PROBLEM DESCRIPTION. Could you filter the material and copy every line where the word "https" occurs?

******

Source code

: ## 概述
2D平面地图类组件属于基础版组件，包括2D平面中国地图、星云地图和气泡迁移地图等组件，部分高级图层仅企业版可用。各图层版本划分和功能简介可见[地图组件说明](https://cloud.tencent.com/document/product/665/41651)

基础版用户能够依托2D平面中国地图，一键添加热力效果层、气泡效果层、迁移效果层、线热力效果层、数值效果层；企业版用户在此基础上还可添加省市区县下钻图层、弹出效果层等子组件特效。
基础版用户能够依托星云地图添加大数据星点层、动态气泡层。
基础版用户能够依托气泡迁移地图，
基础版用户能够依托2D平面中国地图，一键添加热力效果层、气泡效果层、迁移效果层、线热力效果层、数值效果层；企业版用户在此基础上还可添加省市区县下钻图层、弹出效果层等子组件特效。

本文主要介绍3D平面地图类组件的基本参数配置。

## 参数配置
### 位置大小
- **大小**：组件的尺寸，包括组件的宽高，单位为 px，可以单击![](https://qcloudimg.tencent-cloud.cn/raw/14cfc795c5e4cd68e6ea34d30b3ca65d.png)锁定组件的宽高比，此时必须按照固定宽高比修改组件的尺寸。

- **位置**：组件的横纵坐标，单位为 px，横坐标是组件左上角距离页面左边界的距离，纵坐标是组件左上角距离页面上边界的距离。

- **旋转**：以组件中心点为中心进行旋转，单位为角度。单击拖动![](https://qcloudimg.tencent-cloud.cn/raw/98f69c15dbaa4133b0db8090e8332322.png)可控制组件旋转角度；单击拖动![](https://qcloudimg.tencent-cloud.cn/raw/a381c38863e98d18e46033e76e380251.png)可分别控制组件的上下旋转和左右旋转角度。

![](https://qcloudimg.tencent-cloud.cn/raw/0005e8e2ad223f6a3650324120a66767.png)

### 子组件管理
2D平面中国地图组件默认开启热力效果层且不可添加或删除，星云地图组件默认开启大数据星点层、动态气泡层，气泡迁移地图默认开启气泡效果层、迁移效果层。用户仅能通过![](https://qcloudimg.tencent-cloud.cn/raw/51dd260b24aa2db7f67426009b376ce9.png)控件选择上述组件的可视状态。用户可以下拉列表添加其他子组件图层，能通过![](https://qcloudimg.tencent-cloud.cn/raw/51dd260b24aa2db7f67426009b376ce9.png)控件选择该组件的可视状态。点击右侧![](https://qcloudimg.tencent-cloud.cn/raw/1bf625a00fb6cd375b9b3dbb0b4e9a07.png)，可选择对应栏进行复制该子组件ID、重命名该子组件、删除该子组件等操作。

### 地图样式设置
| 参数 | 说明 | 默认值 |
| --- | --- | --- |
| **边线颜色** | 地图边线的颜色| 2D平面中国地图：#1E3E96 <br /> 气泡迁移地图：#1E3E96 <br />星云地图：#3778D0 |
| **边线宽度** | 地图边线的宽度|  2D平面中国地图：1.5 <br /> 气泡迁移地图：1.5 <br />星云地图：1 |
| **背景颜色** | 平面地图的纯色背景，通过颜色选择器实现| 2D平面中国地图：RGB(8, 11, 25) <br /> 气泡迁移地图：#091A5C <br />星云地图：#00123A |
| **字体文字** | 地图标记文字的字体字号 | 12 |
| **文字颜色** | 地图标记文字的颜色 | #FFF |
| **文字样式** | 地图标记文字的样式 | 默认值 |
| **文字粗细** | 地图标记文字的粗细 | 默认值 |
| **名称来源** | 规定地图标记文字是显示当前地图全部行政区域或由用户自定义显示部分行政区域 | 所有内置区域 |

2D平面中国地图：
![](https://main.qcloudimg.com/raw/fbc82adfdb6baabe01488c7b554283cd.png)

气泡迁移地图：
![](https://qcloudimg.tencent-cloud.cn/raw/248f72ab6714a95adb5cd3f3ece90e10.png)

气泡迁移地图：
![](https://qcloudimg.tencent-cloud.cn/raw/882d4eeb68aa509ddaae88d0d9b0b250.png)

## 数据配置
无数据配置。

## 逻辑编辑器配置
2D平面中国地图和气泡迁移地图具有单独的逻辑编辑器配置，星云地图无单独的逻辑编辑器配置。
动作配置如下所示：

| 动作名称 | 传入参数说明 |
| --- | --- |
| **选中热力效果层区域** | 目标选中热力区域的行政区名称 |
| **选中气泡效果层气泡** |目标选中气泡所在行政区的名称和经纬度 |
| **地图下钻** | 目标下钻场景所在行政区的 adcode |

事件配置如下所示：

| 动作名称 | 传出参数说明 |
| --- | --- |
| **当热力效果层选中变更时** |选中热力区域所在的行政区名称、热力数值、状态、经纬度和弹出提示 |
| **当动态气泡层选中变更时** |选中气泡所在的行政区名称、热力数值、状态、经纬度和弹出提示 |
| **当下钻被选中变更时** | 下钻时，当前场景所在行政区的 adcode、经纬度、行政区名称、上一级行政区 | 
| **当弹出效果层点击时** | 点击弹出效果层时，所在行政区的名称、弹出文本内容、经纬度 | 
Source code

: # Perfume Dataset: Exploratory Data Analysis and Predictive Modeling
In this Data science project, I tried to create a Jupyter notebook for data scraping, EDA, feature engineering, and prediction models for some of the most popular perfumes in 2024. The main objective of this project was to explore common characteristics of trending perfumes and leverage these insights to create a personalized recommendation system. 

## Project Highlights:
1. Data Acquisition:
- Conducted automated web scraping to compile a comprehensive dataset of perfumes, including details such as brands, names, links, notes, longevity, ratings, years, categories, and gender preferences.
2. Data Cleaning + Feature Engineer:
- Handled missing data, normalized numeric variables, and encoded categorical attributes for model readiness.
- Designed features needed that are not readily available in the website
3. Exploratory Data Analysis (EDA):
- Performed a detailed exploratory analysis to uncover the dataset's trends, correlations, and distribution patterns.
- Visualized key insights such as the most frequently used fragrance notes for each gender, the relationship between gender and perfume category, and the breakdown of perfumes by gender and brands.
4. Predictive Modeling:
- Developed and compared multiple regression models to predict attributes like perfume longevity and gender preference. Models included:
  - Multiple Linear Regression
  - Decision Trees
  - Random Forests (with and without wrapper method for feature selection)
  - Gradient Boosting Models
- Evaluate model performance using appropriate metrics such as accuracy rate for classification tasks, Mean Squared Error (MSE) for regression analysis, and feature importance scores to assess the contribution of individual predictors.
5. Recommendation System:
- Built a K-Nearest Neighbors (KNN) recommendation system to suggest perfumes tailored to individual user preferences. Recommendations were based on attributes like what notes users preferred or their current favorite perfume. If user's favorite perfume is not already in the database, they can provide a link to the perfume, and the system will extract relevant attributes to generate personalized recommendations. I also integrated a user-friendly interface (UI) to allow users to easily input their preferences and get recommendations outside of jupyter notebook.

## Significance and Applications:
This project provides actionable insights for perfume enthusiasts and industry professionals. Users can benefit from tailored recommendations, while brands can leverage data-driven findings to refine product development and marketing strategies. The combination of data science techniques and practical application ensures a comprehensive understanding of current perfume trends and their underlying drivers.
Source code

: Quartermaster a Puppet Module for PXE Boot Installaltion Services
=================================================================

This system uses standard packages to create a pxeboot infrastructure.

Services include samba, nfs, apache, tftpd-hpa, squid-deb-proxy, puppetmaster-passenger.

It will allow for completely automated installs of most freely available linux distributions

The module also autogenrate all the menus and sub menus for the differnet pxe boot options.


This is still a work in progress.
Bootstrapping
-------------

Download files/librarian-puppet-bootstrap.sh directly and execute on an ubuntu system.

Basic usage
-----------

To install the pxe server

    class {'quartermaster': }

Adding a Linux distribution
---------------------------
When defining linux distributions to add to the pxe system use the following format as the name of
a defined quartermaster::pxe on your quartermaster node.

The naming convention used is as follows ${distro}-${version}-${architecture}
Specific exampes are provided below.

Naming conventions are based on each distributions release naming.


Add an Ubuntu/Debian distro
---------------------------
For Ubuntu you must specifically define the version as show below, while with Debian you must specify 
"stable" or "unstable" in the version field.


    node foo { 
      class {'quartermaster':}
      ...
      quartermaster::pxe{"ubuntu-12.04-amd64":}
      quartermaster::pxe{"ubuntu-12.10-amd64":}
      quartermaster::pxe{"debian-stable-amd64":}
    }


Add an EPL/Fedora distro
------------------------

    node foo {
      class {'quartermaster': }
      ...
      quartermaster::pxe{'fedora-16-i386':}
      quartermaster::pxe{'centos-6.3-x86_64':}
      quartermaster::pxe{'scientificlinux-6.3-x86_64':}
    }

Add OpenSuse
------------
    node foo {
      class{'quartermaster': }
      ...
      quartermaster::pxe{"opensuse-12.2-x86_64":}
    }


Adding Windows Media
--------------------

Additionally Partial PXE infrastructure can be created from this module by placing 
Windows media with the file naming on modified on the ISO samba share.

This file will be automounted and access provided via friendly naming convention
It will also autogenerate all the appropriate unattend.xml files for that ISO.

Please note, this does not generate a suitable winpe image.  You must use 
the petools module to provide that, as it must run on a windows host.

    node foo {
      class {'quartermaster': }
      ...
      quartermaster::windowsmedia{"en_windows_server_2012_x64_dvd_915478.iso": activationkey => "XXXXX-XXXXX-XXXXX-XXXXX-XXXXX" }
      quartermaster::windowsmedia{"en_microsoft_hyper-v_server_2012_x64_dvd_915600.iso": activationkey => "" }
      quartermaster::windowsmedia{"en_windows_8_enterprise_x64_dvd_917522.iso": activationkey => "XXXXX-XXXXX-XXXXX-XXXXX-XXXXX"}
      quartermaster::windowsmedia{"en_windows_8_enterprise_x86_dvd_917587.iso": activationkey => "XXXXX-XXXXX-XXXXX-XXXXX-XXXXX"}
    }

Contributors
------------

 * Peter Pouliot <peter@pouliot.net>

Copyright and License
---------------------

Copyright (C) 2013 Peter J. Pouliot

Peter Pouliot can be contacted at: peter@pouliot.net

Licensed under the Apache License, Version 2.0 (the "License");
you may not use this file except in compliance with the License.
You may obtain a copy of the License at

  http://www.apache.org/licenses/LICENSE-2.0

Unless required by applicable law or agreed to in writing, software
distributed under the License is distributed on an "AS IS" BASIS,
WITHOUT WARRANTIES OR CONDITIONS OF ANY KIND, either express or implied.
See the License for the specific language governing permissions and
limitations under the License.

******

ANSWER TO THIS EXERCISE.
2D平面地图类组件属于基础版组件，包括2D平面中国地图、星云地图和气泡迁移地图等组件，部分高级图层仅企业版可用。各图层版本划分和功能简介可见[地图组件说明](https://cloud.tencent.com/document/product/665/41651)
- **大小**：组件的尺寸，包括组件的宽高，单位为 px，可以单击![](https://qcloudimg.tencent-cloud.cn/raw/14cfc795c5e4cd68e6ea34d30b3ca65d.png)锁定组件的宽高比，此时必须按照固定宽高比修改组件的尺寸。
- **旋转**：以组件中心点为中心进行旋转，单位为角度。单击拖动![](https://qcloudimg.tencent-cloud.cn/raw/98f69c15dbaa4133b0db8090e8332322.png)可控制组件旋转角度；单击拖动![](https://qcloudimg.tencent-cloud.cn/raw/a381c38863e98d18e46033e76e380251.png)可分别控制组件的上下旋转和左右旋转角度。
![](https://qcloudimg.tencent-cloud.cn/raw/0005e8e2ad223f6a3650324120a66767.png)
2D平面中国地图组件默认开启热力效果层且不可添加或删除，星云地图组件默认开启大数据星点层、动态气泡层，气泡迁移地图默认开启气泡效果层、迁移效果层。用户仅能通过![](https://qcloudimg.tencent-cloud.cn/raw/51dd260b24aa2db7f67426009b376ce9.png)控件选择上述组件的可视状态。用户可以下拉列表添加其他子组件图层，能通过![](https://qcloudimg.tencent-cloud.cn/raw/51dd260b24aa2db7f67426009b376ce9.png)控件选择该组件的可视状态。点击右侧![](https://qcloudimg.tencent-cloud.cn/raw/1bf625a00fb6cd375b9b3dbb0b4e9a07.png)，可选择对应栏进行复制该子组件ID、重命名该子组件、删除该子组件等操作。
![](https://main.qcloudimg.com/raw/fbc82adfdb6baabe01488c7b554283cd.png)
![](https://qcloudimg.tencent-cloud.cn/raw/248f72ab6714a95adb5cd3f3ece90e10.png)
![](https://qcloudimg.tencent-cloud.cn/raw/882d4eeb68aa509ddaae88d0d9b0b250.png)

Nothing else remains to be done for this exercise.